In reply to Re: Emotional attachment, eh? » Karen_kay, posted by Elle2021 on February 16, 2004, at 21:50:48

If this friend puts you through this sort of stuff, you might have a few defenses keeping yourself safe. We erect defenses fo good reasons sometimes, don't we? Sometimes, then, it can be appropriate not to invest deeply in someone, despite caring about them.

ShortE


 

Re: Emotional attachment, eh? » Karen_kay

Posted by cubic_me on February 17, 2004, at 5:32:50

In reply to Emotional attachment, eh?, posted by Karen_kay on February 16, 2004, at 17:07:11

I think I might agree with Elle a little bit here. My bestest friend attempted suicide seven or eight times within a 2 year period and I became numbed to it. I didn't want the emotions attached to it, so I didn't have them. It wasn't that I didn't care, I just wanted to stay at a distance emotionally. She eventually succeeded, and I hardly felt anything. I didn't cry, didn't shout or get upset. I did everything in a matter of fact way, from letting her other friends know what had happened to 4 hour interviews with the police about it. People called my cold hearted and a-emotional, but I knew that wasn't true, it was that I couldn't deal with it.

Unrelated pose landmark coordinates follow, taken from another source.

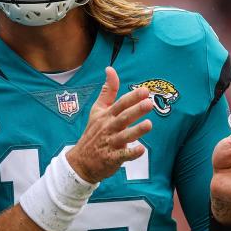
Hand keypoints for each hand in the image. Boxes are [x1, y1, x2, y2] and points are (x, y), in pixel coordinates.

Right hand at [66, 67, 154, 183]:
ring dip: (136, 131)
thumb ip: (107, 91)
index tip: (145, 91)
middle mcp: (108, 128)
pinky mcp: (112, 158)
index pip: (120, 104)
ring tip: (149, 124)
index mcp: (106, 116)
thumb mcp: (97, 110)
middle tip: (149, 104)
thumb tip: (110, 69)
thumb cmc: (93, 132)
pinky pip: (122, 155)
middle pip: (123, 118)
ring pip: (124, 136)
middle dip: (136, 110)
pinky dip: (131, 153)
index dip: (132, 98)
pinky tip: (141, 149)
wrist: (80, 161)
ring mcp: (110, 143)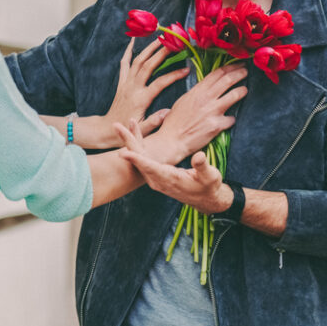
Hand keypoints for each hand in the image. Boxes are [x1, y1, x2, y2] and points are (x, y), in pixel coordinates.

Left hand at [96, 38, 189, 145]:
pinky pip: (124, 64)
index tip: (186, 70)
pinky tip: (133, 41)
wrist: (107, 129)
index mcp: (141, 99)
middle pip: (148, 66)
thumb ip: (155, 121)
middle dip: (161, 53)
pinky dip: (128, 51)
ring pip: (137, 61)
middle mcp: (133, 88)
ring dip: (148, 48)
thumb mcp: (143, 129)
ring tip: (160, 38)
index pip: (160, 83)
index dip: (174, 75)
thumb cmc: (128, 130)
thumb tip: (168, 112)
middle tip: (173, 43)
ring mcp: (126, 83)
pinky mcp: (121, 82)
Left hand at [116, 121, 231, 213]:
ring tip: (122, 125)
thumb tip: (199, 156)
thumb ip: (203, 166)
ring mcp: (155, 179)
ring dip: (130, 142)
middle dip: (128, 142)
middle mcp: (158, 180)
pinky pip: (142, 160)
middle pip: (138, 160)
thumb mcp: (210, 176)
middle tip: (116, 126)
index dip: (137, 159)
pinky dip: (137, 147)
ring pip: (138, 160)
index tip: (124, 152)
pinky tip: (134, 136)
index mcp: (169, 178)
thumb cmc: (209, 186)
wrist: (206, 199)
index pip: (149, 167)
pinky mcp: (156, 175)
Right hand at [137, 63, 246, 163]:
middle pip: (228, 80)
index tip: (237, 64)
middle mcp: (206, 99)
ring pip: (234, 95)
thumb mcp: (183, 100)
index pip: (217, 73)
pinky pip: (231, 119)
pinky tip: (230, 119)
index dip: (230, 67)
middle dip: (240, 73)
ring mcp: (212, 111)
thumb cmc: (175, 121)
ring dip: (242, 90)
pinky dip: (231, 119)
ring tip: (245, 90)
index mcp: (197, 91)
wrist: (172, 140)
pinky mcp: (217, 126)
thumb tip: (207, 85)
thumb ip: (197, 92)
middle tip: (246, 71)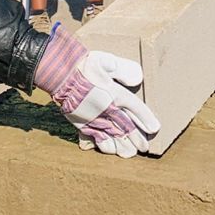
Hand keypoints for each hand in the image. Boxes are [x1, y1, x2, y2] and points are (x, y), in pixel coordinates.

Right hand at [32, 26, 158, 156]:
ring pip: (112, 136)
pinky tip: (111, 151)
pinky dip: (104, 146)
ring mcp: (94, 118)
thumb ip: (123, 69)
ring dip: (122, 146)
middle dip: (137, 138)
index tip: (155, 128)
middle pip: (126, 127)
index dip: (146, 119)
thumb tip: (138, 78)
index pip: (136, 109)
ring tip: (131, 153)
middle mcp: (107, 109)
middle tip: (144, 148)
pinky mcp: (82, 124)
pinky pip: (96, 138)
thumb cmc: (84, 65)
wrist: (60, 74)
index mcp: (115, 93)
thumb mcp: (106, 60)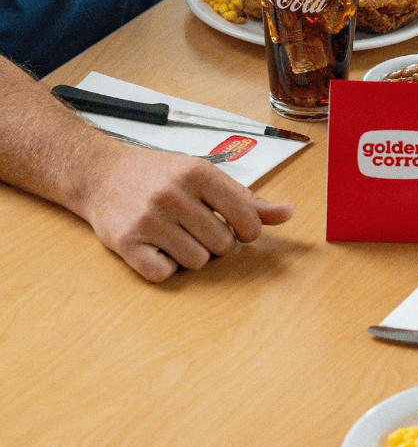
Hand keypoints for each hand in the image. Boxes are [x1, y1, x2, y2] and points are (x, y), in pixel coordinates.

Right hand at [78, 145, 292, 281]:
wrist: (101, 174)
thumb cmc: (159, 176)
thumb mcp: (204, 176)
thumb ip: (247, 199)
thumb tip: (288, 214)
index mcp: (198, 173)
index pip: (247, 220)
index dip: (247, 232)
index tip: (235, 227)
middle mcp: (173, 194)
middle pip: (223, 246)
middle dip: (215, 242)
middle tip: (195, 227)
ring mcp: (148, 219)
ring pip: (197, 262)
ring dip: (190, 255)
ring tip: (174, 234)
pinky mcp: (126, 242)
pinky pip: (164, 274)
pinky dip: (163, 266)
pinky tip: (155, 247)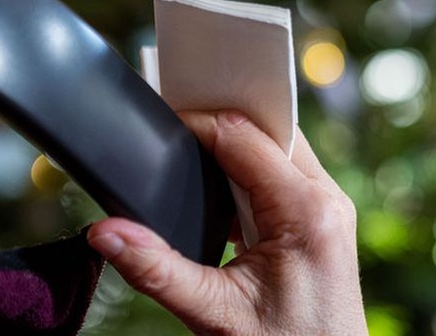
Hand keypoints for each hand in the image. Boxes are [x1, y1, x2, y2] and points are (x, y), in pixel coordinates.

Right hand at [87, 111, 367, 334]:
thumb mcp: (214, 312)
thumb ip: (156, 269)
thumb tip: (105, 232)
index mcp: (306, 211)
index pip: (244, 137)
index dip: (197, 122)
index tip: (160, 122)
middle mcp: (327, 200)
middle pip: (267, 131)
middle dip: (219, 127)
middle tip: (174, 137)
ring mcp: (330, 209)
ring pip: (278, 148)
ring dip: (236, 150)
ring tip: (193, 164)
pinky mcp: (322, 221)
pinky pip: (284, 174)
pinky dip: (250, 174)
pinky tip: (221, 198)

Through therapy I've dealth with some of the issues surrounding that time, but I still never show emotion. I think we're all different and to a certain extent we have to accept how we deal with things for the moment, even if we want to change them in the future.

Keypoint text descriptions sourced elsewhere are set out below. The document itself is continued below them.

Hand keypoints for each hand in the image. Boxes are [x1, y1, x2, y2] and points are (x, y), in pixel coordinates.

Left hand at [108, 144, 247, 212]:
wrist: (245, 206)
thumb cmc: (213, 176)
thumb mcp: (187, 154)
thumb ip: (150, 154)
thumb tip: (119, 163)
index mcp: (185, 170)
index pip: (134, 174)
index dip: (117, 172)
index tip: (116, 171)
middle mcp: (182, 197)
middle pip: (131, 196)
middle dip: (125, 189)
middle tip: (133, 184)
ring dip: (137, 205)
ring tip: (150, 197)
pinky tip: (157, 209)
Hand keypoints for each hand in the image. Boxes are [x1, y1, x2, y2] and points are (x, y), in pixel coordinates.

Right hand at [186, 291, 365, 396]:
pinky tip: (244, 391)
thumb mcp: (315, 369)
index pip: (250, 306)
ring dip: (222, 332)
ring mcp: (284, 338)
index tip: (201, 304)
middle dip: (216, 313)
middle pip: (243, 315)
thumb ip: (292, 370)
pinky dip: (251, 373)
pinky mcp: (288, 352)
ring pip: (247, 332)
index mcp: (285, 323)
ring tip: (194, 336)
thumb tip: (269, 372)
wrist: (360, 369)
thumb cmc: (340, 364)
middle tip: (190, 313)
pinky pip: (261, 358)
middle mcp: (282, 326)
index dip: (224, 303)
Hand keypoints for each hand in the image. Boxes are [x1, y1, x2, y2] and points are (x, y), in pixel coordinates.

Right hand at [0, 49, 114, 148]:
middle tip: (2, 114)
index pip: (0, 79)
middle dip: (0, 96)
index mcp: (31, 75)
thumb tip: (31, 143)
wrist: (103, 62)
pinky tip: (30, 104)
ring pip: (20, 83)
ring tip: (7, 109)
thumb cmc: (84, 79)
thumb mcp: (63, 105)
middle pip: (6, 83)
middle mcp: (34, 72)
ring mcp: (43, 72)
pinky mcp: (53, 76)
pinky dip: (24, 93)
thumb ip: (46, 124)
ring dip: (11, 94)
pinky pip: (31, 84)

I hope Shorty is OK, and that you are OK. x

 

Re: Emotional attachment, eh? » Karen_kay

Posted by Penny on February 17, 2004, at 9:43:43

In reply to Emotional attachment, eh?, posted by Karen_kay on February 16, 2004, at 17:07:11

I agree with Dinah - I don't think the emotions aren't there. You are obviously, from your posts on this board and from your ability to question your feelings, able to empathize with others.

But, as was said, you have put up defenses to keep you from getting hurt. It's not that you are incapable of feeling the emotions, it's that you are, in a way, choosing not to at this time. And that's okay - if it keeps you from harm, that's okay.

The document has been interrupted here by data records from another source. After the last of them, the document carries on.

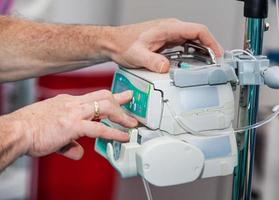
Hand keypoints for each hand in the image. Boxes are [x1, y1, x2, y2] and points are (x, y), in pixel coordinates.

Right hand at [10, 90, 137, 159]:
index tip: (117, 97)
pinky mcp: (73, 125)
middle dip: (119, 99)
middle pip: (103, 96)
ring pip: (105, 107)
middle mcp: (73, 104)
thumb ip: (69, 142)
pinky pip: (99, 128)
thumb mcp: (53, 132)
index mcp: (68, 102)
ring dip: (121, 116)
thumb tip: (78, 152)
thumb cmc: (29, 129)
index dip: (107, 97)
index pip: (92, 96)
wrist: (16, 131)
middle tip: (131, 100)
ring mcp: (74, 113)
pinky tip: (123, 137)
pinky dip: (114, 133)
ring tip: (131, 124)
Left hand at [110, 18, 222, 72]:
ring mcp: (169, 35)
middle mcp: (171, 29)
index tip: (218, 53)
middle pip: (198, 35)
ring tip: (209, 65)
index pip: (198, 30)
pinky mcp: (166, 41)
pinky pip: (185, 45)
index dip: (211, 41)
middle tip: (216, 64)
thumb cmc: (124, 44)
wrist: (115, 42)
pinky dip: (193, 53)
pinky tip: (194, 63)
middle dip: (210, 48)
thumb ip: (152, 61)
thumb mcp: (137, 55)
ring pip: (192, 41)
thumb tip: (166, 68)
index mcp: (168, 28)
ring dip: (202, 51)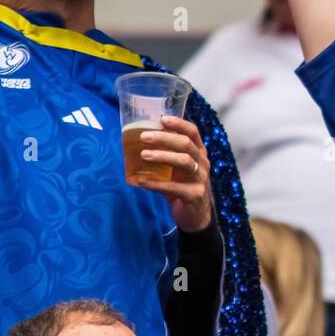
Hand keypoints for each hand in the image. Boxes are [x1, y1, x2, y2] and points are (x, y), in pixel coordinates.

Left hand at [133, 115, 213, 232]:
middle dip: (165, 138)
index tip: (162, 118)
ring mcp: (201, 179)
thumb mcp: (175, 170)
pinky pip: (175, 187)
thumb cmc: (182, 188)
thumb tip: (132, 146)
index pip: (193, 132)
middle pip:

But cold hearted, KK, you are not. Cold hearted people don't worry about whether or not they can form emotional attachments...

P

 

Re: Emotional attachment, eh? KK

Posted by Pfinstegg on February 17, 2004, at 17:08:01

In reply to Re: Emotional attachment, eh? » Karen_kay, posted by Penny on February 17, 2004, at 9:43:43

With those of us who have Complex PTSD, I think what actually happens is that we dissociate under stress- just detach from what otherwise might be very disturbing, because of the reverberations it will cause in our own lives. Once we've dissociated, we*do* feel cold and detached, which is such a painful state. But, really, there isn't a cold, detached person on this whole website, in my opinion! On the contrary, everyone here has shown how loving and empathic they really are- that includes you, for sure!